The smoothed particle hydrodynamics (SPH) technique is a purely Lagrangian method. SPH discretizes a fluid in a series of interpolation points (SPH particles) whose distribution follows the mass density of the fluid and their evolution relies on a weighted interpolation over close neighboring particles.
The parallelization of SPH codes is not trivial due to their boundless nature and the absence of a structured grid.
SPH-EXA is a C++20 simulation code for hydrodynamics simulations (with gravity and other physics), parallelized with MPI, OpenMP, CUDA, and HIP.
SPH-EXA is built with high performance, scalability, portability, and resilience in mind. Its SPH implementation is based on SPHYNX, ChaNGa, and SPH-flow, three SPH codes selected in the PASC SPH-EXA project to act as parent and reference codes to SPH-EXA.

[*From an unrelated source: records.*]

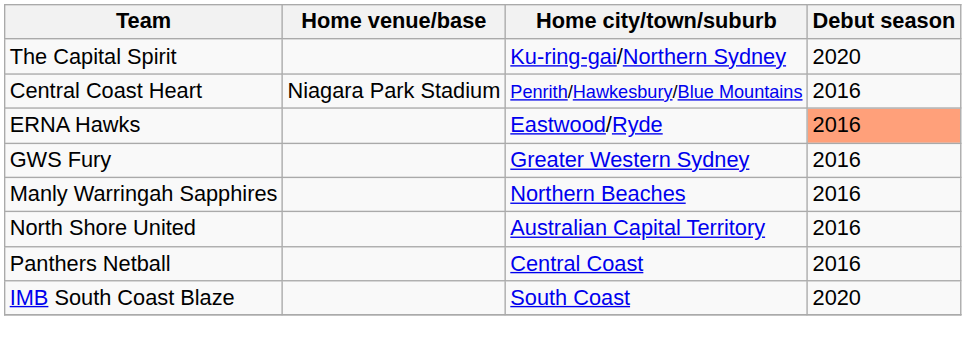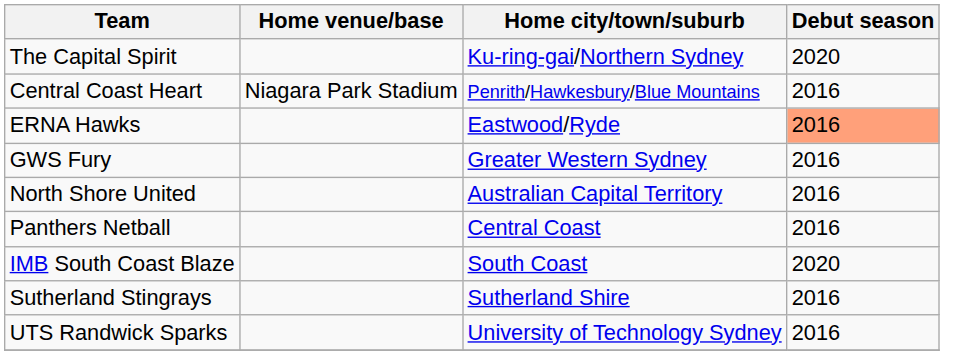- row: Manly Warringah Sapphires | Northern Beaches | 2016
+ row: Sutherland Stingrays | Sutherland Shire | 2016
+ row: UTS Randwick Sparks | University of Technology Sydney | 2016
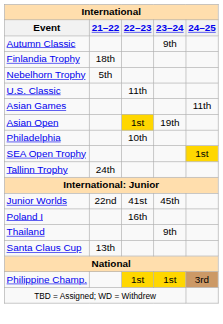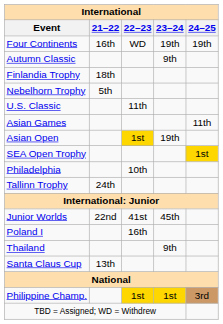+ row: Four Continents | 16th | WD | 19th | 19th
rows swapped: Philadelphia <-> SEA Open Trophy
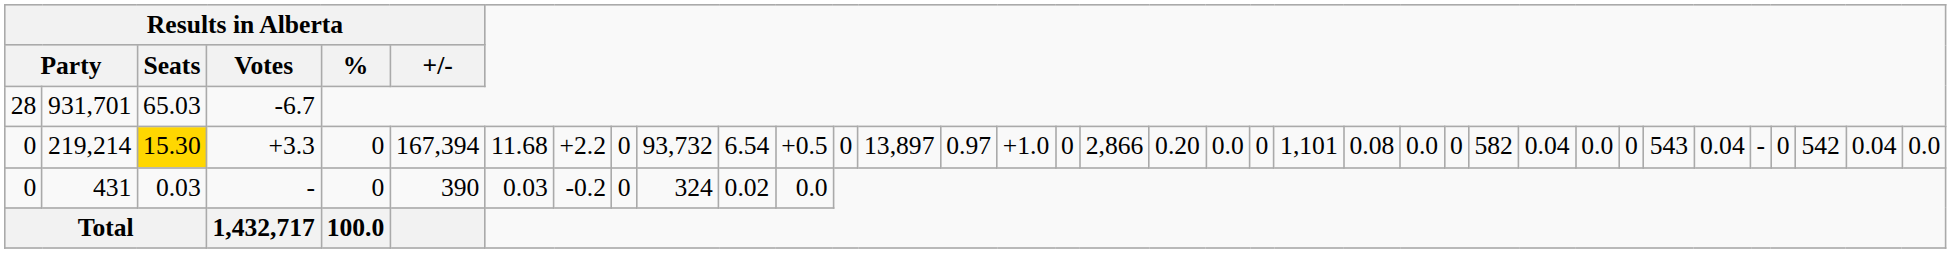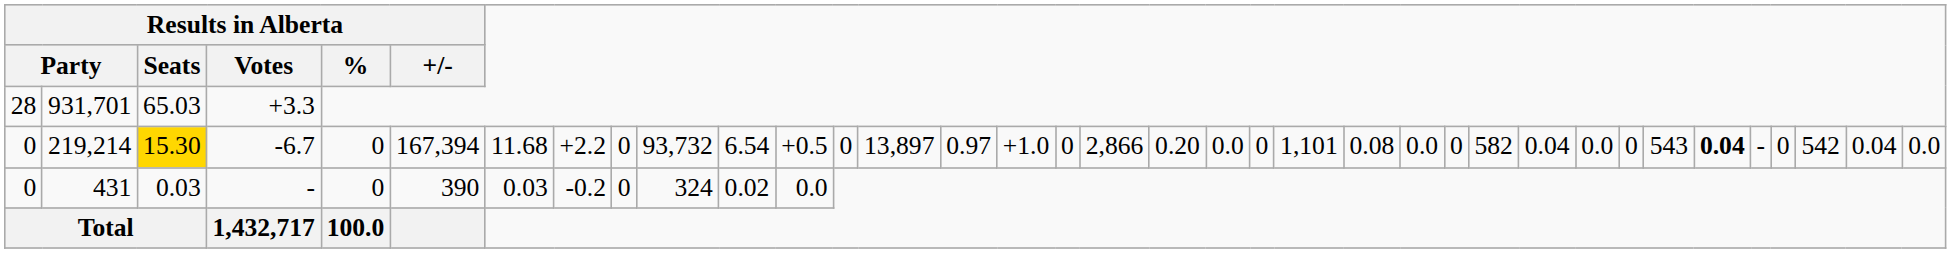931,701 | Results in Alberta / Votes: -6.7 -> +3.3
219,214 | Results in Alberta / Votes: +3.3 -> -6.7
219,214 | column 31: normal -> bold
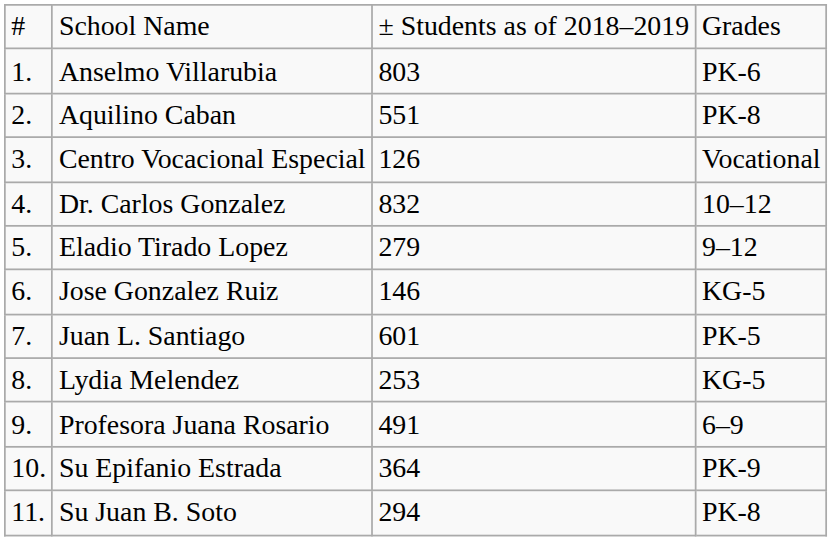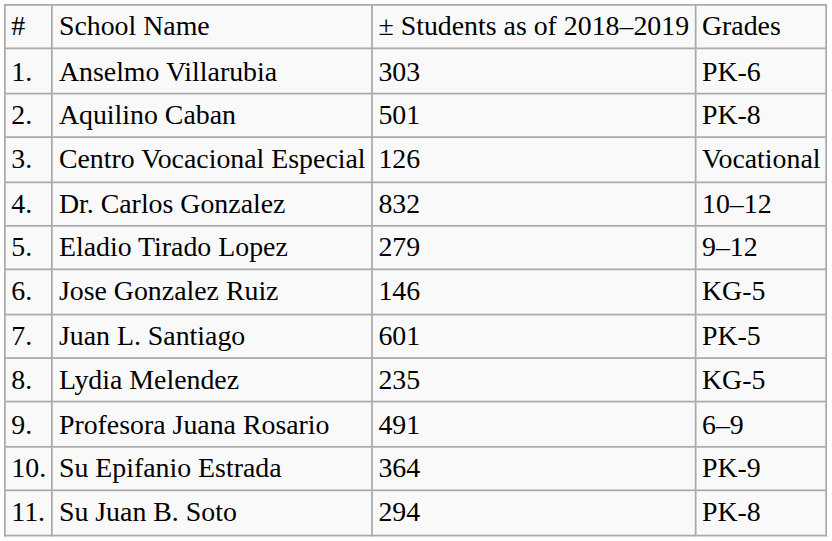Anselmo Villarubia | column 3: 803 -> 303
Aquilino Caban | column 3: 551 -> 501
Lydia Melendez | column 3: 253 -> 235
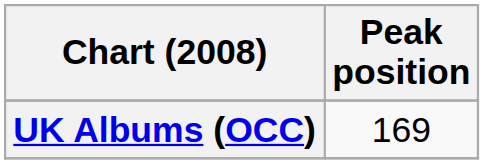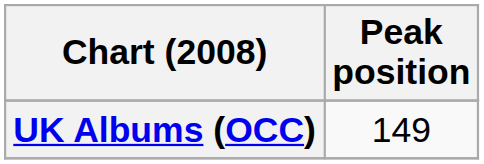UK Albums (OCC) | Peak position: 169 -> 149
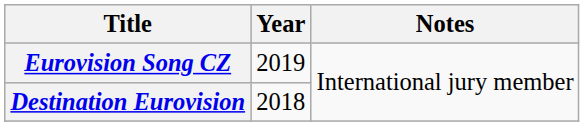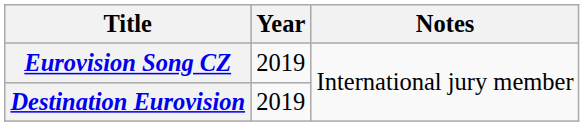Destination Eurovision | Year: 2018 -> 2019
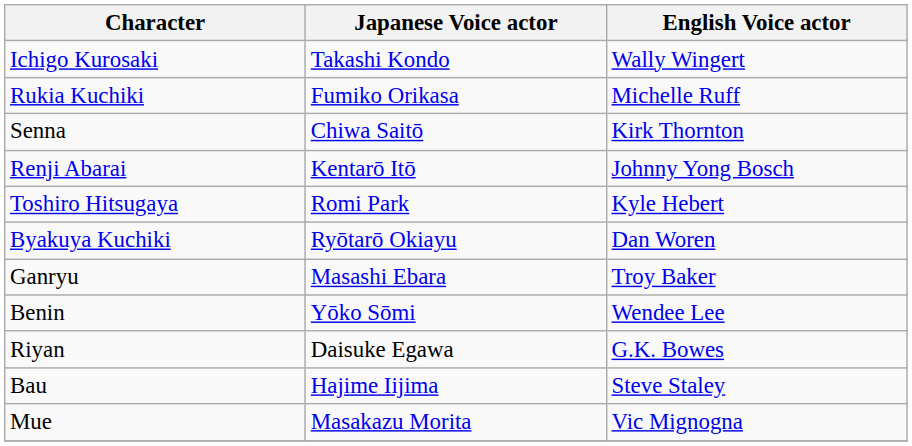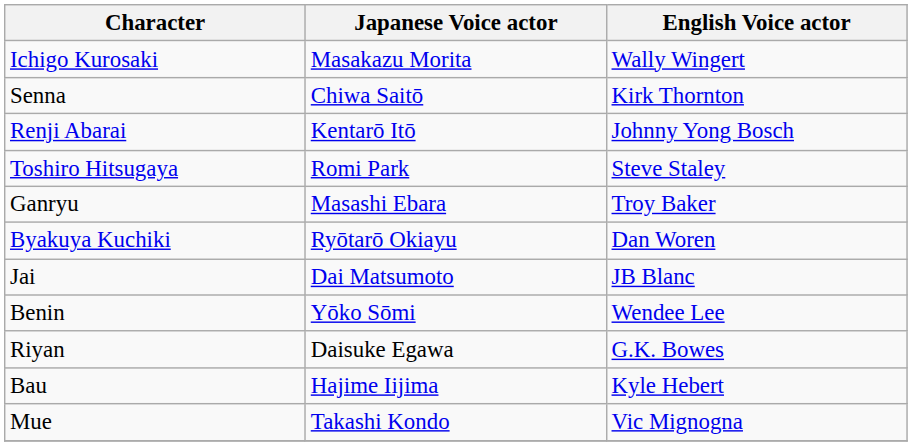Ichigo Kurosaki | Japanese Voice actor: Takashi Kondo -> Masakazu Morita
- row: Rukia Kuchiki | Fumiko Orikasa | Michelle Ruff
Toshiro Hitsugaya | English Voice actor: Kyle Hebert -> Steve Staley
rows swapped: Byakuya Kuchiki <-> Ganryu
+ row: Jai | Dai Matsumoto | JB Blanc
Bau | English Voice actor: Steve Staley -> Kyle Hebert
Mue | Japanese Voice actor: Masakazu Morita -> Takashi Kondo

The performance of standard codes is negatively impacted by factors such as imbalanced multi-scale physics, individual time-stepping, halos exchange, and long-range forces. Therefore, the goal is to extrapolate common basic SPH features, and consolidate them in a fully optimized, Exascale-ready, MPI+X, SPH code: SPH-EXA.

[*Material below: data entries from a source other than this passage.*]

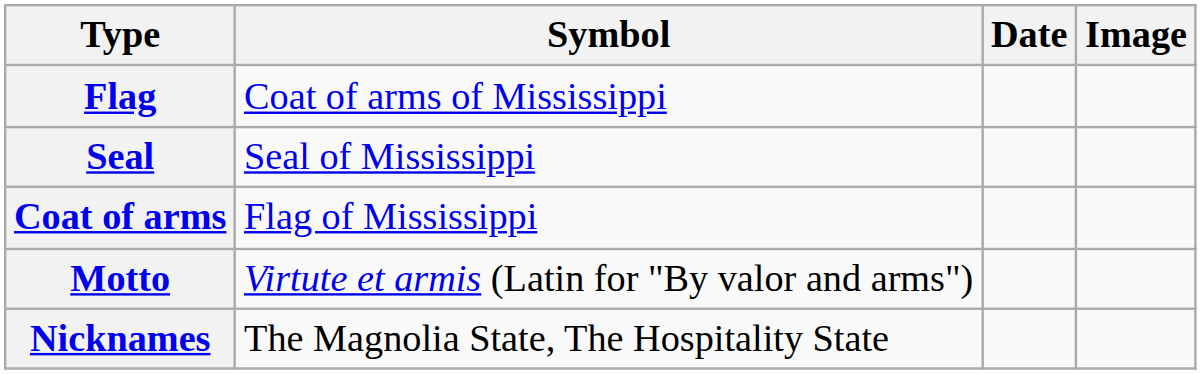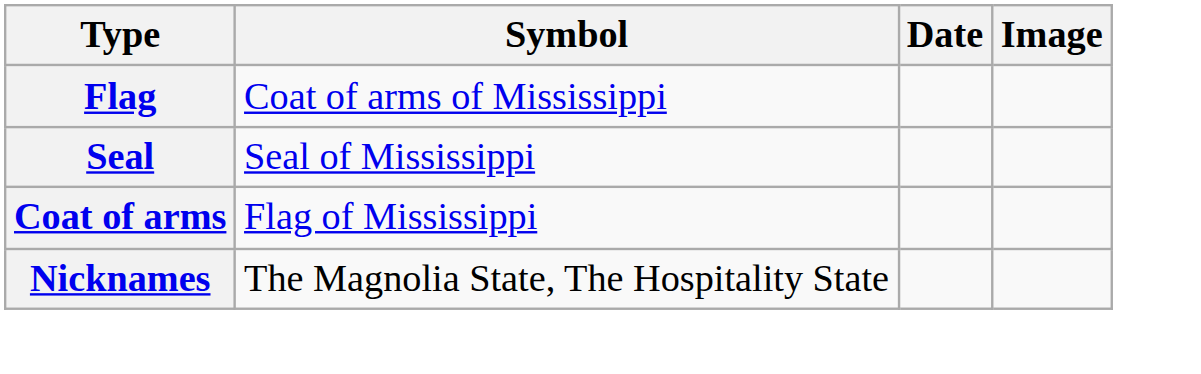- row: Motto | Virtute et armis (Latin for "By valor and arms")
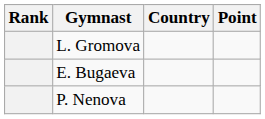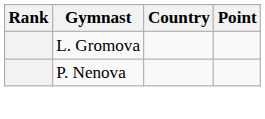- row: E. Bugaeva
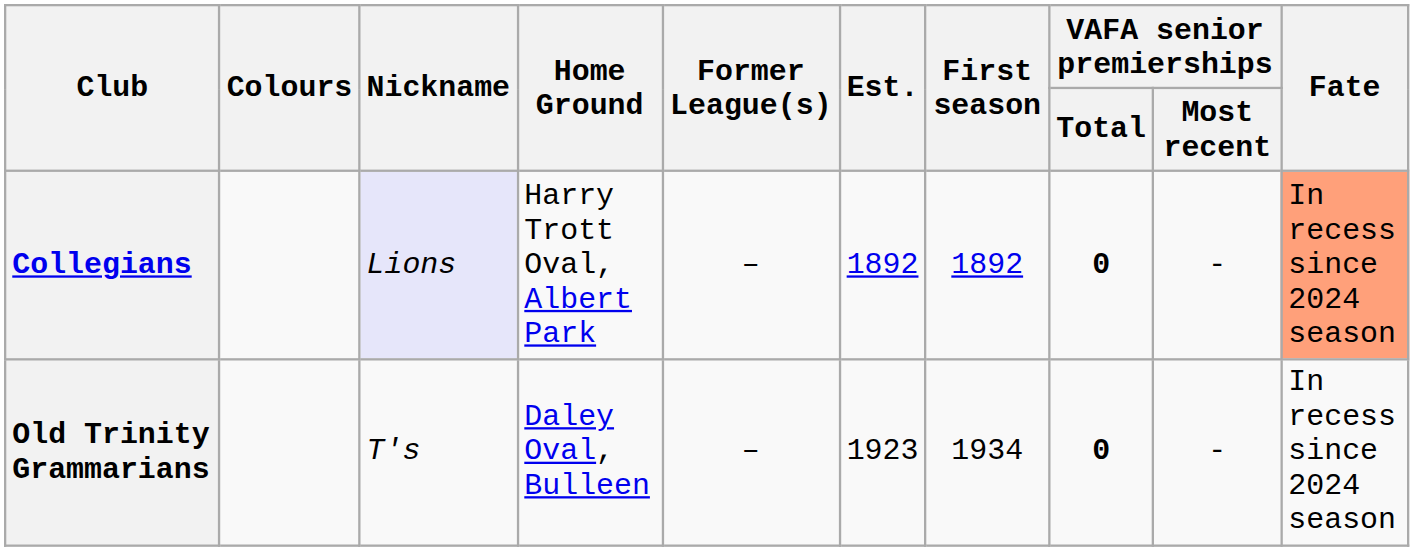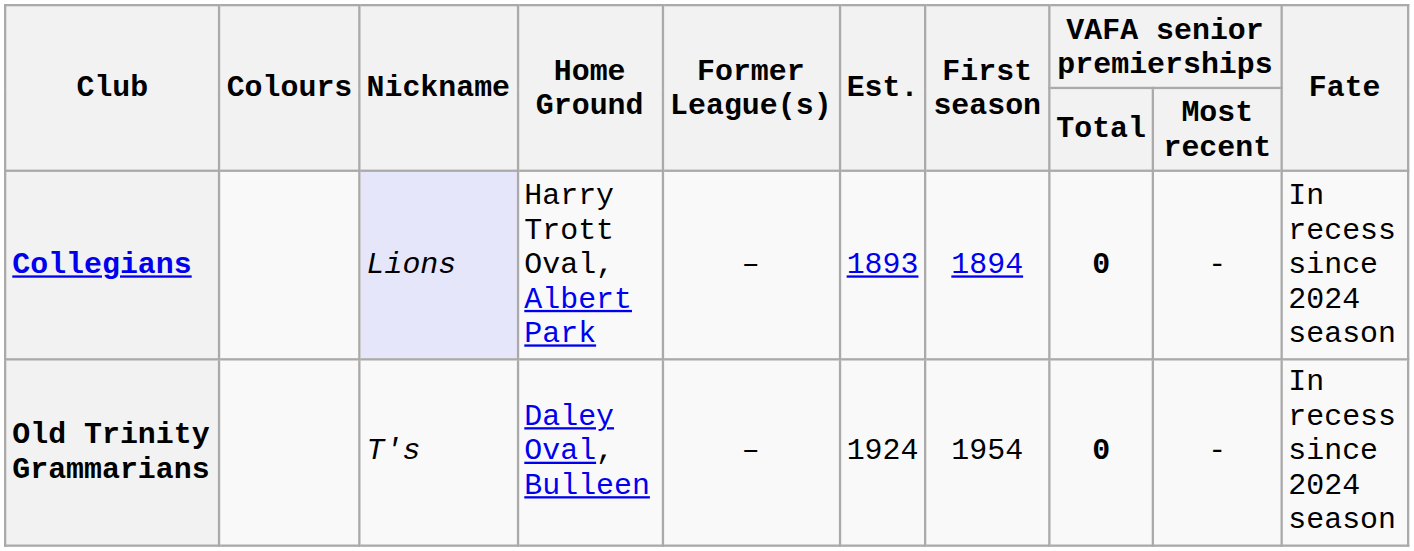Collegians | Est.: 1892 -> 1893
Collegians | First season: 1892 -> 1894
Collegians | Fate: lightsalmon background -> no background
Old Trinity Grammarians | Est.: 1923 -> 1924
Old Trinity Grammarians | First season: 1934 -> 1954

Check our wiki for more details
SPH-EXA
├── README.md
├── docs
├── domain - Cornerstone library: octree building and domain decomposition
│ ├── include
│ │ └── cstone
│ │ ├── CMakeLists.txt
│ │ ├── cuda
│ │ ├── domain
│ │ ├── findneighbors.hpp
│ │ ├── halos
│ │ ├── primitives
│ │ ├── sfc
│ │ ├── tree
│ │ └── util
│ └── test - Cornerstone unit- performance-
│ ├── integration_mpi and integration tests
│ ├── performance
│ ├── unit
│ └── unit_cuda
├── ryoanji - Ryoanji: N-body solver for gravity
│ ├─── src
│ └─── test - demonstrator app and unit tests
│
├── sph - SPH implementation
│ ├─── include
│ │ └── sph
│ └─── test - SPH kernel unit tests
│
└── main/src
├── init - initial conditions for test cases
├── io - file output functionality
└── sphexa - SPH main application front-end
The C++ (.cpp) part of the code requires a C++20 compiler, at least GCC 10, clang 12 or cray-clang 14. For CUDA (.cu), the minimum supported CUDA version is CUDA 11.2 with a C++17 host compiler, e.g. GCC 9.3.0.

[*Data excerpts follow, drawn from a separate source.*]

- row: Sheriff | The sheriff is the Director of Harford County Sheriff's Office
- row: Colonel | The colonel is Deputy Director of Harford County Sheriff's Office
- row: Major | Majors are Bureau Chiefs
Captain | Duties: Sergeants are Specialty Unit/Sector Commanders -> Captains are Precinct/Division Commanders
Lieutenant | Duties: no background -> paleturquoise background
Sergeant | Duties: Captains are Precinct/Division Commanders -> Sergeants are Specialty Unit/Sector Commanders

Note that GCC 10.3.0 does not work as CUDA host compiler due to known compiler bugs. For ease of use, the recommended minimum version of CUDA is 11.4.1 which supports GCC 11, providing both the required C++20 support and bug-free CUDA host compilation. [NOTE: CUDA/11.3.1 seems to have solved the compatibility issues with GCC 10.3.0]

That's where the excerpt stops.